**WHAT TO WORK ON:** Every entry that follows needs to be repeated exactly.

··· RECORDS FOR THE TASK

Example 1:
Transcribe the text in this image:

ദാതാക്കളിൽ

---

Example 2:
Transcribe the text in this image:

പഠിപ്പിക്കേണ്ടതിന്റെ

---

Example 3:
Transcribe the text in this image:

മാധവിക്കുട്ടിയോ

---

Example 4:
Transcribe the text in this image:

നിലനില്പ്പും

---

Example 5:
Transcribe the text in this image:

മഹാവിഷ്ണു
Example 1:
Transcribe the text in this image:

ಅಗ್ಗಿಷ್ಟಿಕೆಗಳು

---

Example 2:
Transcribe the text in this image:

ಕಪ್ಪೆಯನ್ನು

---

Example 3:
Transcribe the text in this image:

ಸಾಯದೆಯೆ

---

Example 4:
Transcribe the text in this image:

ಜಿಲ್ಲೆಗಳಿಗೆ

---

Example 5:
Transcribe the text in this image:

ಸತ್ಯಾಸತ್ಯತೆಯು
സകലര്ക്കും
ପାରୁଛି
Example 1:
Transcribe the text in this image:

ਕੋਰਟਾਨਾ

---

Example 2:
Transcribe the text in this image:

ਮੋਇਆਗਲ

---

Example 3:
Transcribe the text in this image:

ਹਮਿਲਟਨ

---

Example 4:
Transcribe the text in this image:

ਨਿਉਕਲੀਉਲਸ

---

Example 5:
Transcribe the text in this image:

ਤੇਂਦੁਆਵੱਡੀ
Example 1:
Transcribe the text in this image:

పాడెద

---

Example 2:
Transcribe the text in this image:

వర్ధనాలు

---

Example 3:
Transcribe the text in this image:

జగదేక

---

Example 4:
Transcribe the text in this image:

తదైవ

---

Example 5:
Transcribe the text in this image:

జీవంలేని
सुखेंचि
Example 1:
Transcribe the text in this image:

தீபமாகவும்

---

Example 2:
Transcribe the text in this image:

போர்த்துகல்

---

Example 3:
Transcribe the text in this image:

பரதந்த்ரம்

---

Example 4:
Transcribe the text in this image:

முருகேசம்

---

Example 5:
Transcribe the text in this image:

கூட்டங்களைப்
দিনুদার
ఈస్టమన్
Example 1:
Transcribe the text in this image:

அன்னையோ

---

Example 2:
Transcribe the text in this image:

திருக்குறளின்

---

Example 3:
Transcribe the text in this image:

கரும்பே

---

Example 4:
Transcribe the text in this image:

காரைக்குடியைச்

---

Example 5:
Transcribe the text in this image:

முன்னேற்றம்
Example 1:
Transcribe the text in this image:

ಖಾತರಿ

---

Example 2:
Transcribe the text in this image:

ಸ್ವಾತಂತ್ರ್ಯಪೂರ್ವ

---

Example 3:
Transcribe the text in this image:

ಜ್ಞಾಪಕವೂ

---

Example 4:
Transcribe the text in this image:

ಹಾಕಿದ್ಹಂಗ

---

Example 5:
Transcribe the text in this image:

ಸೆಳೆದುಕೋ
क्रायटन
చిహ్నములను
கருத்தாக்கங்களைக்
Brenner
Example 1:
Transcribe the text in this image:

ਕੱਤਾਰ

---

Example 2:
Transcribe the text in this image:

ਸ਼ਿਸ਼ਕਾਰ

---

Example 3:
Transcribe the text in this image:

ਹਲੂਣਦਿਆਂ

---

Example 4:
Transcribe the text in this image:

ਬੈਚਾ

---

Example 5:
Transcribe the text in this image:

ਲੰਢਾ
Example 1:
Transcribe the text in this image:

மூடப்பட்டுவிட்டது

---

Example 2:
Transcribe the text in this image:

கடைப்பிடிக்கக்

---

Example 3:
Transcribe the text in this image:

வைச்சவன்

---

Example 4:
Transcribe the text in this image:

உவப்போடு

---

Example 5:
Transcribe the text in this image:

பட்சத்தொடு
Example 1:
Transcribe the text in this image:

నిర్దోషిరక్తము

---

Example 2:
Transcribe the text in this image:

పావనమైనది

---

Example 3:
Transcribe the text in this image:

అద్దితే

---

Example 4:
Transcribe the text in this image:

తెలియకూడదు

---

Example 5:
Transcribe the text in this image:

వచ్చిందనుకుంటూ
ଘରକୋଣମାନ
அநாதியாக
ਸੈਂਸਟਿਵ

······

**SOLUTION:**
Example 1:
Transcribe the text in this image:

ദാതാക്കളിൽ

---

Example 2:
Transcribe the text in this image:

പഠിപ്പിക്കേണ്ടതിന്റെ

---

Example 3:
Transcribe the text in this image:

മാധവിക്കുട്ടിയോ

---

Example 4:
Transcribe the text in this image:

നിലനില്പ്പും

---

Example 5:
Transcribe the text in this image:

മഹാവിഷ്ണു
Example 1:
Transcribe the text in this image:

ಅಗ್ಗಿಷ್ಟಿಕೆಗಳು

---

Example 2:
Transcribe the text in this image:

ಕಪ್ಪೆಯನ್ನು

---

Example 3:
Transcribe the text in this image:

ಸಾಯದೆಯೆ

---

Example 4:
Transcribe the text in this image:

ಜಿಲ್ಲೆಗಳಿಗೆ

---

Example 5:
Transcribe the text in this image:

ಸತ್ಯಾಸತ್ಯತೆಯು
സകലര്ക്കും
ପାରୁଛି
Example 1:
Transcribe the text in this image:

ਕੋਰਟਾਨਾ

---

Example 2:
Transcribe the text in this image:

ਮੋਇਆਗਲ

---

Example 3:
Transcribe the text in this image:

ਹਮਿਲਟਨ

---

Example 4:
Transcribe the text in this image:

ਨਿਉਕਲੀਉਲਸ

---

Example 5:
Transcribe the text in this image:

ਤੇਂਦੁਆਵੱਡੀ
Example 1:
Transcribe the text in this image:

పాడెద

---

Example 2:
Transcribe the text in this image:

వర్ధనాలు

---

Example 3:
Transcribe the text in this image:

జగదేక

---

Example 4:
Transcribe the text in this image:

తదైవ

---

Example 5:
Transcribe the text in this image:

జీవంలేని
सुखेंचि
Example 1:
Transcribe the text in this image:

தீபமாகவும்

---

Example 2:
Transcribe the text in this image:

போர்த்துகல்

---

Example 3:
Transcribe the text in this image:

பரதந்த்ரம்

---

Example 4:
Transcribe the text in this image:

முருகேசம்

---

Example 5:
Transcribe the text in this image:

கூட்டங்களைப்
দিনুদার
ఈస్టమన్
Example 1:
Transcribe the text in this image:

அன்னையோ

---

Example 2:
Transcribe the text in this image:

திருக்குறளின்

---

Example 3:
Transcribe the text in this image:

கரும்பே

---

Example 4:
Transcribe the text in this image:

காரைக்குடியைச்

---

Example 5:
Transcribe the text in this image:

முன்னேற்றம்
Example 1:
Transcribe the text in this image:

ಖಾತರಿ

---

Example 2:
Transcribe the text in this image:

ಸ್ವಾತಂತ್ರ್ಯಪೂರ್ವ

---

Example 3:
Transcribe the text in this image:

ಜ್ಞಾಪಕವೂ

---

Example 4:
Transcribe the text in this image:

ಹಾಕಿದ್ಹಂಗ

---

Example 5:
Transcribe the text in this image:

ಸೆಳೆದುಕೋ
क्रायटन
చిహ్నములను
கருத்தாக்கங்களைக்
Brenner
Example 1:
Transcribe the text in this image:

ਕੱਤਾਰ

---

Example 2:
Transcribe the text in this image:

ਸ਼ਿਸ਼ਕਾਰ

---

Example 3:
Transcribe the text in this image:

ਹਲੂਣਦਿਆਂ

---

Example 4:
Transcribe the text in this image:

ਬੈਚਾ

---

Example 5:
Transcribe the text in this image:

ਲੰਢਾ
Example 1:
Transcribe the text in this image:

மூடப்பட்டுவிட்டது

---

Example 2:
Transcribe the text in this image:

கடைப்பிடிக்கக்

---

Example 3:
Transcribe the text in this image:

வைச்சவன்

---

Example 4:
Transcribe the text in this image:

உவப்போடு

---

Example 5:
Transcribe the text in this image:

பட்சத்தொடு
Example 1:
Transcribe the text in this image:

నిర్దోషిరక్తము

---

Example 2:
Transcribe the text in this image:

పావనమైనది

---

Example 3:
Transcribe the text in this image:

అద్దితే

---

Example 4:
Transcribe the text in this image:

తెలియకూడదు

---

Example 5:
Transcribe the text in this image:

వచ్చిందనుకుంటూ
ଘରକୋଣମାନ
அநாதியாக
ਸੈਂਸਟਿਵ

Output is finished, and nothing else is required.